Summer is typically when most families travel on vacation, and more likely than not, you'll be traveling with a camera. Any photographer -- professional or amateur -- can use simple tips to help them take better vacation photos.
During the past decade, I've made a living teaching others how to take better photos at some of the most beautiful, exotic locations on earth. While the breathtaking landscapes of Antarctica or the fascinating creatures of Botswana help make for a pretty great photograph, you can make the best of any location or experience by following a few simple tips and techniques.
Here are my 10 tips for taking better vacation photos:
It's difficult to take a photograph without a camera, right? Don't forget that most smartphones have cameras, even if they aren't the best quality. Sometimes a quick-grab-shot to post on Facebook is enough to show family and friends what you're up to.
Let's face it, most of the people who view our photographs are friends and family, and they'll be much more interested in the places you visit if you include people they know in your photos. You don't have to do this for all of your images, but people will have a closer connection with your images if they include familiar faces.
The best light comes at the beginning and end of each day, and the first and last sunlight of the day is what we call the "magical hours." The warm light at this time is much more flattering than mid-day light, which tends to be blue.

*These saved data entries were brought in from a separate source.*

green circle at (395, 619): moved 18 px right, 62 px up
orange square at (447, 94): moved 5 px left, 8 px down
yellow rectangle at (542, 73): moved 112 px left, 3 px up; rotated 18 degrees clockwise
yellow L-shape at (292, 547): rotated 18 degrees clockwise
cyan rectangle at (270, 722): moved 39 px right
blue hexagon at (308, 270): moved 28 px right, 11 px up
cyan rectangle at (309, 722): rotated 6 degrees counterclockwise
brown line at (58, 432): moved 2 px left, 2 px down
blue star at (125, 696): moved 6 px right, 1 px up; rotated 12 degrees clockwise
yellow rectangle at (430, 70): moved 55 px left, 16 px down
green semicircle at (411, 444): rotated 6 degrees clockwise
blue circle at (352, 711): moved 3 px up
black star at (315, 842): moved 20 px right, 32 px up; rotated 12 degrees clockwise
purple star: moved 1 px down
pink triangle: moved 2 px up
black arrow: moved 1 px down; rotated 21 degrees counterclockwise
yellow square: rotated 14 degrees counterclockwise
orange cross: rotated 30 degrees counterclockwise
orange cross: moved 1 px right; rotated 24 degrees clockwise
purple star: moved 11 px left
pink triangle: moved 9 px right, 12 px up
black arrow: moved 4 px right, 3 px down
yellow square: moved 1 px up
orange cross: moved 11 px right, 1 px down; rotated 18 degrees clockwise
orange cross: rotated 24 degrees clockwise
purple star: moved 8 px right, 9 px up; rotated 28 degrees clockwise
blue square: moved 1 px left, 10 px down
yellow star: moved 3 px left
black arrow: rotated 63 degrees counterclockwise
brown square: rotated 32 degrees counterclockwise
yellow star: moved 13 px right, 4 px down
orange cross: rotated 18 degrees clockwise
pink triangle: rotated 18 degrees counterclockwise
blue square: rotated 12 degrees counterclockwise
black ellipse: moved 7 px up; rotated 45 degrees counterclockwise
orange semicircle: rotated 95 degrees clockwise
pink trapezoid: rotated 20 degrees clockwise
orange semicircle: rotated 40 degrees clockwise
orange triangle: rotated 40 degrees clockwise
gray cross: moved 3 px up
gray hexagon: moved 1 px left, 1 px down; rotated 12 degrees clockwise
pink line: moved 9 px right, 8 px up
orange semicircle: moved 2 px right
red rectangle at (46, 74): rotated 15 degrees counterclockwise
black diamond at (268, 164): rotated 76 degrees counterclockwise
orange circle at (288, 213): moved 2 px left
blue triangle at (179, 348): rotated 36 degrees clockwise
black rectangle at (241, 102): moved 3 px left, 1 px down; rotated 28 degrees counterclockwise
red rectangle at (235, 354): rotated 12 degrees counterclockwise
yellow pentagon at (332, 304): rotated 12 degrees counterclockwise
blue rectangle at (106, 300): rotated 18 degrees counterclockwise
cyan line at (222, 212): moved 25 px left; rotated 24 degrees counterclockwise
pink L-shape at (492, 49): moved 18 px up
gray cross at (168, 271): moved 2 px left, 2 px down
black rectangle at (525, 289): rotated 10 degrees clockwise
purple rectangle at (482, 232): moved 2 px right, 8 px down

Have you ever been stuck on a camera mode and had no idea how to undo something that you never intended to be there in the first place? You'll most likely need the camera manual to get you back to a standard setting, as modern cameras can be quite challenging with all of the various features and functionality. Most camera manuals are small books, so they don't take up too much space. Many camera manufacturers also have Adobe Acrobat PDF versions of the manuals, and you can view these on your digital eBook reader or smartphone.
Try zooming in, zooming out and shooting vertical, as well as horizontal. This will help you take different types of images. For example, photograph detail shots of flowers or anything small and portraits of people you both know and don't know. Try shooting wide open landscape images, as well as zooming in on smaller parts of the landscape for a more intimate feel.
Our brains are hard wired to look for simple shapes with our eyes. Try to do whatever you can to remove visually distracting elements in your scene. This is done by changing your shooting position and using your focal length (zooming in and out).
If you know more about what your subject is, you're more likely to take images that somehow illustrate something you have learned about it.
Always have enough battery power to get you through the day.
If you don't pay attention, all of your photographs will be taken from your eye level. If you squat down, lie down or perhaps gain a perspective from above, you might end up with images that have a better sense of space.
Elements that are on the edges of the frame will tend to act as magnets for your viewers' eyes. If you want your viewers to look to the edges, that's okay. If you don't, you should examine what's on the edges of the frame and recompose.